→ TEXT PASSAGE
═══
Erwise is a discontinued pioneering web browser, and the first available with a graphical user interface.

Released in April 1992, the browser was written for Unix computers running X and used the W3 common access library. Erwise was the combined master's project of four Finnish students at the Helsinki University of Technology (now merged into Aalto University): Kim Nyberg, Teemu Rantanen, Kati Suominen and Kari Sydänmaanlakka. The group decided to make a web browser at the suggestion of Robert Cailliau, who was visiting the university, and were supervised by Ari Lemmke.

The development of Erwise halted after the students graduated and went on to other projects. Tim Berners-Lee, the creator of the World Wide Web, travelled to Finland to encourage the group to continue with the project. However, none of the project members could afford to continue with the project without proper funding.

The name Erwise originates from otherwise and the name of the project group, OHT.

Development 
For the web to be popularized, Tim Berners-Lee knew that what people wanted was a GUI-based browser - one that could target multiple operating systems, and most importantly, be easy-to-use for the technologically-challenged. At the time, personal computers were also confusing to some people that were not experienced with technology.
═══
→ GIVEN MATERIAL
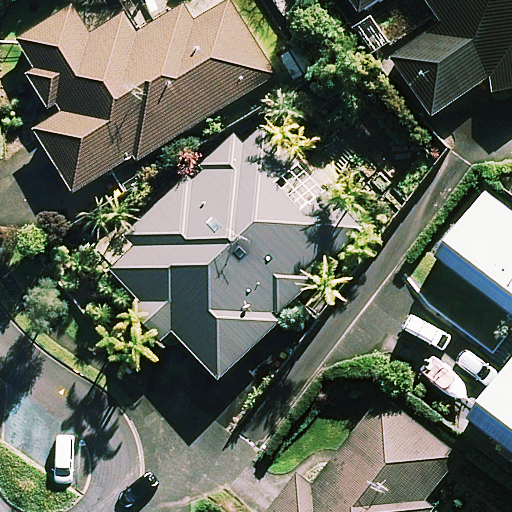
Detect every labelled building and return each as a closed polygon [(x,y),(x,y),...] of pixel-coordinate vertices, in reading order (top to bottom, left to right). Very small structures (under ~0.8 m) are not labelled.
═══
→ YOUR TASKS
• A. Write out the stretch of the Erwise text from "The development of" through "experienced with technology.".
• B. In the Erwise text, at whose suggestion did the students decide to make a web browser?

→ SOLUTIONS FOR EACH TASK
• A.
The development of Erwise halted after the students graduated and went on to other projects. Tim Berners-Lee, the creator of the World Wide Web, travelled to Finland to encourage the group to continue with the project. However, none of the project members could afford to continue with the project without proper funding.

The name Erwise originates from otherwise and the name of the project group, OHT.

Development 
For the web to be popularized, Tim Berners-Lee knew that what people wanted was a GUI-based browser - one that could target multiple operating systems, and most importantly, be easy-to-use for the technologically-challenged. At the time, personal computers were also confusing to some people that were not experienced with technology.

• B. Robert Cailliau, who was visiting the university.